Personal Stories: Why They're Awesome, How to Make Them, When to Use Them

Why You Should use Personal Stories


Students need clarity. Oftentimes, spiritual discussions can be abstract and feel vague and/or confusing. But here’s the truth. Our lives aren’t split up into the “spiritual” and “nonspiritual”. The truths communicated by the Bible should and do impact every single area of our lives. If you’re a Christian, you have stories about how these truths have concretely shaped you and changed you. You have stories about what it really means to follow Jesus. You have stories about how the Spirit has overcome sin within you. Your goal as a small group leader is to communicate truth and love to your students. In order to do this well, you need to provide your students with clarity. Personal stories are one of the best ways to accomplish that.


Want your students to be vulnerable with you? You have to be vulnerable with them first. Your stories reveal who you are as a person. They reveal your mistakes and the ways God has redeemed you and used you. That’s powerful stuff to share with students, and when they see your willingness to open up with them, they’ll be far more likely to share their hearts with you.


Sharing your personal stories also increases your connection with your students. Why? Because personal stories are…well…personal. They tell your students more about who you are, and they help to humanize you in general. You aren’t just a leader, you’re a person too. Just like it’s important to ask students questions about themselves to get to know them, it’s also important to be willing to share about yourself to build connection. When your students feel connected to you, they will feel connected to what you are teaching them.

How to develop personal stories for small group discussion. 


The first answer to small group troubles is almost always preparation. As you read through your curriculum prior to the weekend and prep Bible verses and google words you don’t know, think about moments in your life that apply to the concepts presented. Ask yourself, ‘What lesson is this trying to teach,’ and think about when/how you’ve learned that in your own life. As you think, jot down some stories that come to mind and pull out a few that might be especially captivating or relatable. Funny/embarrassing stories will always be a hit and immediately make your students feel like they know you.

Identify hard truths.

Personal stories are one of the most effective ways for students to make sense of some of the hard truths that we want them to learn in small groups. You need to identify these hard truths prior to stepping into your small group so that you can communicate them well. Things often challenging for students are scripture passages and deep spiritual concepts. Both of these things can become clouded by language and context. Biblical translations are usually not written in every-day language and deeper truths can be steeped in ‘churchy’ words that aren’t so plain.  You can clear the fog in these areas by using personal stories to help make sense of tricky language.

Think like a student.

This is related directly to the last point. As you read curriculum, don’t read it as a nineteen-year-old college student, but as one of your students. Think about what you knew at their age, how you thought, what you thought about. Thinking like your student will not only help you figure out where to insert personal stories into your teaching, but also what kind of stories to use. It is important to make sure that your stories are relevant. For example, if you are teaching sixth graders, a story about how you got your driver’s license may not be as relatable as how you embarrassed yourself in front of your crush in the lunch room. Sixth graders are awkward, but they can’t drive. As the teacher, the more your students feel they can identify with you, the more they will feel like what you are teaching is for them.

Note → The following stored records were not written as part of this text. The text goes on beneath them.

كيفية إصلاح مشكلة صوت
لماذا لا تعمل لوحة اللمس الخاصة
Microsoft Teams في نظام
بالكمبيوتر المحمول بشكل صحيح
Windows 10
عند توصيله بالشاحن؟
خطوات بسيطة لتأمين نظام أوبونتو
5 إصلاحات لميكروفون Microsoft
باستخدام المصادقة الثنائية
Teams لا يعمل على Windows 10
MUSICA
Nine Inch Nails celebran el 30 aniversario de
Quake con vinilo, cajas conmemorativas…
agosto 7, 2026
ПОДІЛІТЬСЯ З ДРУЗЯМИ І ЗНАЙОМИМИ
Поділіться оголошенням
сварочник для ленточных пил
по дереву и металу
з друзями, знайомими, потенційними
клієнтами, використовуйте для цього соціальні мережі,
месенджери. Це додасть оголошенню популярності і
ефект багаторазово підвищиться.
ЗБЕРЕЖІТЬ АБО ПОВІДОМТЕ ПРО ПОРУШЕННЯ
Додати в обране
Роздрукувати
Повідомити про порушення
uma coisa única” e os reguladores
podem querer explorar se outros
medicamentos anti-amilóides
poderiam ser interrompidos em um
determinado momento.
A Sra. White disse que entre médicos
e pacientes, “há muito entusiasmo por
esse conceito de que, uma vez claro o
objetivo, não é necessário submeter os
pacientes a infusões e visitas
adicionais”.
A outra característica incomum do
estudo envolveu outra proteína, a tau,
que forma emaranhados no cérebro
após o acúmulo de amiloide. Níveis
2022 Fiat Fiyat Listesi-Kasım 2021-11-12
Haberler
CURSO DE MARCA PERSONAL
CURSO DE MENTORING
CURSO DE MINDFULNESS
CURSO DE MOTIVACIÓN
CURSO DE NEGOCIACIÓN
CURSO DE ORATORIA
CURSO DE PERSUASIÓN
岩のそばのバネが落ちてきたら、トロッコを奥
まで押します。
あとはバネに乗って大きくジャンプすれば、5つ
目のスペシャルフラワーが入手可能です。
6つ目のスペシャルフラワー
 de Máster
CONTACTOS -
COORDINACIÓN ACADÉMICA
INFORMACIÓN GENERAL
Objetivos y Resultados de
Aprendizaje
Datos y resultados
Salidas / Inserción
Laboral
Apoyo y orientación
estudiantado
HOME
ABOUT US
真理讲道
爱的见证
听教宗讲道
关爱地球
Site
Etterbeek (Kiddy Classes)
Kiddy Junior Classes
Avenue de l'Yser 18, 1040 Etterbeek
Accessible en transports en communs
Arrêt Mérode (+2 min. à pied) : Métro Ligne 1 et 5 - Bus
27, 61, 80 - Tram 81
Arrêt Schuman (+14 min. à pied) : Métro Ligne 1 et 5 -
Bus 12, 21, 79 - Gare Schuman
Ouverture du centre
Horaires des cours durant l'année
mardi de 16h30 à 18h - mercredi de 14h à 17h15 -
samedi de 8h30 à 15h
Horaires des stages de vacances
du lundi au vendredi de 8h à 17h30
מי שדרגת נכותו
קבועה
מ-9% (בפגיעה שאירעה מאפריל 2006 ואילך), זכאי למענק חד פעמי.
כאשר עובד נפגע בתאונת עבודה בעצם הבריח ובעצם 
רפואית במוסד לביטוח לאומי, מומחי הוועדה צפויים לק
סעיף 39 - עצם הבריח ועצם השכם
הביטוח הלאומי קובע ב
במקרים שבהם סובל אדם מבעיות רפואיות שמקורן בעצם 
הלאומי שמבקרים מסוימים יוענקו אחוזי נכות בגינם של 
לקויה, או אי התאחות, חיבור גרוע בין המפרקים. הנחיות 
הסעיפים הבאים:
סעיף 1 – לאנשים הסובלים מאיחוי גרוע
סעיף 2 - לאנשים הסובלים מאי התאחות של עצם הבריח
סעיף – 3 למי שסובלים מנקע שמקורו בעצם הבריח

When to Use Personal Stories

You need to illustrate an abstract point.

Key points can often be rather abstract statements. This lack of concreteness makes it hard for students to fully grasp certain concepts. Thankfully, personal stories can provide examples that help to clear up confusion and ground theoretical statements in real life.

For example, if you make the statement “Jesus changes people’s lives”, what does that look like? Changing lives is an abstract concept that’s hard to grasp without a clear example. Giving students specific examples of how Jesus has changed your life will allow them to understand and internalize this key concept.

You need authority on a given topic.

There are just some topics that students will not trust you on unless you give them evidence that you have real life experience. A perfect example of this, especially for girls, is dating. Whether it’s middle or high school girls, the subject of dating comes up ALL the time. One unnamed SWAT leader once made the unfortunate mistake of not sharing her relevant dating experience with her middle school girls, and they completely ignored her advice for the rest of the weekend. Don’t be that leader. Come prepared with stories that will provide you with the necessary authority on important topics.

When NOT to use Personal Stories

Just because you have a funny story.

Everyone has funny stories, and sometimes they seem like they might be just maybe within a mile of the topic in discussion. If your funny story is not 100% relevant to the topic at hand, save it. There’s plenty of other times for funny stories to be shared.

Your story is vague or doesn’t illustrate any point.

You need to be extremely intentional with your story. If it’s not illustrating an abstract point or clearing up a vague concept, then don’t tell it. If you do tell an off-topic story, you’re likely only going to confuse your students even more, or you’ll just distract them.

Your story is inappropriate.

This one should be a no-brainer. Know when to draw the line with your students between being vulnerable about your mistakes and relating something unnecessary and inappropriate.

At the end of the day, it’s all about your students. The golden rule for deciding what stories to tell and when to tell them is simple. Is your story building up your students and enhancing their experiences with the material and with you? If the answer is yes, then go for it.